Not long into the journey, the group comes across the widowed Mrs. Quaid, alone and in shock in her burned-out home, still clutching her dead infant while the bodies of her family lie all around. The detail members have no choice but to bring her along with them, though her first sight of the Cheyenne family paralyzes her with fear. Still, she is ultimately able to see the difference between this family and the marauders that killed her own people. In this way her story arc parallels Blocker’s.

Later, stopping at a fort along the way, the group picks up another new member—a cavalry sergeant named Wills (Ben Foster of Hell or High Water), who needs to be escorted to his execution at the next fort, not far out of the way for Blocker and his group. Wills proves to be something of an alter ego for Blocker—in the unrepentant Wills he can see something of himself, and though Wills insists on their likeness, Blocker will not acknowledge it. At the same time, Sergeant Metz, tortured by his own years of killing and atrocities, has difficulty keeping on in this life, while Blocker denies the need for such regrets.

The captain first realizes the error of his ways when the group is attacked by the same Comanche who killed Mrs. Quaid’s family, and sees how Yellow Hawk and Black Hawk try to help despite their hands being chained. As the journey progresses, and the group must take action against a group of white outlaws, Blocker, as the audience probably expects, begins to feel a kinship even with the chief who has been his greatest enemy.
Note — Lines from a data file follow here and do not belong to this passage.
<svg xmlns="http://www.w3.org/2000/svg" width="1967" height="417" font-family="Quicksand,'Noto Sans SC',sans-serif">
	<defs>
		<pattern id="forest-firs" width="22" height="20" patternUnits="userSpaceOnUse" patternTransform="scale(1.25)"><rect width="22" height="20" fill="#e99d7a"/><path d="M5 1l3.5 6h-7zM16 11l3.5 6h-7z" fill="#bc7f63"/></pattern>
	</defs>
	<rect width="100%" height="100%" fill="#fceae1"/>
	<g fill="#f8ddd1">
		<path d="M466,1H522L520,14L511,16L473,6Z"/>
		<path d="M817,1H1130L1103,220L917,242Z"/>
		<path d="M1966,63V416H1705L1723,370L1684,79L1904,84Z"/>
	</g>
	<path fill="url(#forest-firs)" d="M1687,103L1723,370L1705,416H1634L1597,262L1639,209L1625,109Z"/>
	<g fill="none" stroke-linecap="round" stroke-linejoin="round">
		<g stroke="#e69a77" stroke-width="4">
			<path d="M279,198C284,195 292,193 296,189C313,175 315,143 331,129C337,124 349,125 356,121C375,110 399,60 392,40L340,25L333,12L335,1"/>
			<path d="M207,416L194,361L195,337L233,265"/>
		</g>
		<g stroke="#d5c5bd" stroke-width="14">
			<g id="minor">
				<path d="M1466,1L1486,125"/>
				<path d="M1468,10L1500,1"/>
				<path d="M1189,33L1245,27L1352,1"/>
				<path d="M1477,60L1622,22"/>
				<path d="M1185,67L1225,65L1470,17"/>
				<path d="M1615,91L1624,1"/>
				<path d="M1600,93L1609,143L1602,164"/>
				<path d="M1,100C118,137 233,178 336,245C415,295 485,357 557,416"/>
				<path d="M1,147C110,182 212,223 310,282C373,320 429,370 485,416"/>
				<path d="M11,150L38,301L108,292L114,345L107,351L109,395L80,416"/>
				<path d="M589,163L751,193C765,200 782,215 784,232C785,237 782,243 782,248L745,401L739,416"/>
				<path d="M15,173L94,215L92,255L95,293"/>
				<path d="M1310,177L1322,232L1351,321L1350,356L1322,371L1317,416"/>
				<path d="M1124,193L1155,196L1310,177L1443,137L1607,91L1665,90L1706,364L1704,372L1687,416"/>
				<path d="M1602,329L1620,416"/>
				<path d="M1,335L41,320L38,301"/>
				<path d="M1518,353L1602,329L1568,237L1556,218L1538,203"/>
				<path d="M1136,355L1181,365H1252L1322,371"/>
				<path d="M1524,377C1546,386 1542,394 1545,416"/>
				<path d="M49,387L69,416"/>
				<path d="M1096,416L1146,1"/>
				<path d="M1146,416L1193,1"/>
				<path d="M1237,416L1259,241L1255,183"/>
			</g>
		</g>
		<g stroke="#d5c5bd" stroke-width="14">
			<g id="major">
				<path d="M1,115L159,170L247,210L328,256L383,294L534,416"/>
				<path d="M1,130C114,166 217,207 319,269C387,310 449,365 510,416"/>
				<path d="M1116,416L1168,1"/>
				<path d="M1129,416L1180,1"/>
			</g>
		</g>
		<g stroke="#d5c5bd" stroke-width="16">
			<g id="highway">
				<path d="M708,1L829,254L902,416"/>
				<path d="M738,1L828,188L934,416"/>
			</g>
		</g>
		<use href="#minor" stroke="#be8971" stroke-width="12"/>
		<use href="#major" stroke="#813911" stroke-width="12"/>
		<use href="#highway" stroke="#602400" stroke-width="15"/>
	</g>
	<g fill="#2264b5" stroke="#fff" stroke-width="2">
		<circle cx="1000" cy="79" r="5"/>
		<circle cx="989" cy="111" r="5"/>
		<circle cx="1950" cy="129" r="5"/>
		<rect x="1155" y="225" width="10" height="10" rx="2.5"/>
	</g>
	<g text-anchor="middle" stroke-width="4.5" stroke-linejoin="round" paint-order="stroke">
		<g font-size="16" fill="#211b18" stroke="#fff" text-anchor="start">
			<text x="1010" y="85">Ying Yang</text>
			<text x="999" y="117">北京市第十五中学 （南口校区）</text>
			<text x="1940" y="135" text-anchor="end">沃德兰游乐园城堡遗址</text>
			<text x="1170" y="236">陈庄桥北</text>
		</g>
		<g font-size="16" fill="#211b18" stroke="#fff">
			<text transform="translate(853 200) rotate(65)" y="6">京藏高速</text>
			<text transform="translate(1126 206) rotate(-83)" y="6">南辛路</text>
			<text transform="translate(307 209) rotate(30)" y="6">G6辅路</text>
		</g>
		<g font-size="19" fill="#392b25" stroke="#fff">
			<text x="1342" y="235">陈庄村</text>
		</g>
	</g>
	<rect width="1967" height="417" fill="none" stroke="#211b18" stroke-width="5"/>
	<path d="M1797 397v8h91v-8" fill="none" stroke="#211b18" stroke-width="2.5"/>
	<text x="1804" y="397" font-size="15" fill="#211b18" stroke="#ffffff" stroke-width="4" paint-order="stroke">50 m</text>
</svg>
To say much more would need a spoiler alert, but let me just say that Blocker is successful in getting Yellow Knife to his Montana home to die, but the violence and loss that the journey finally entails makes me wonder how the journey can possibly be justified. The violent world that we saw at the beginning continues, and blocker’s change of heart may be the only good that comes of it. Nor does the change of heart affect any change on the culture of violence.

Thematically, then, it’s difficult to see what the story means. It is a grim world and the survivor is the one best able to respond to violence with deadly force. It’s a joyless world and it’s hard to feel in the end that this world has any meaning. But I admit, that is a point of view that deserves consideration. This is a film that looks fantastic: The sunlit western vistas are often breathtaking. Pike is remarkable as the shattered woman who finds her way back, somehow, to a worthwhile life. Bale is his dark and stoic warrior self, showing significant emotion by a flick of his eyelid. The Native Americans are presented with respect, though they are really not allowed to become full characters: Studi is also a dark and stoic warrior, but one who has a lot less space for character development. But it is not his story, it’s Blocker’s. Hostiles—and the irony of the title is that everybody in this world is hostile—does not quite reach the heights of the classic western Cooper is aiming for, but it’s a pretty good attempt. Three Tennysons for this one.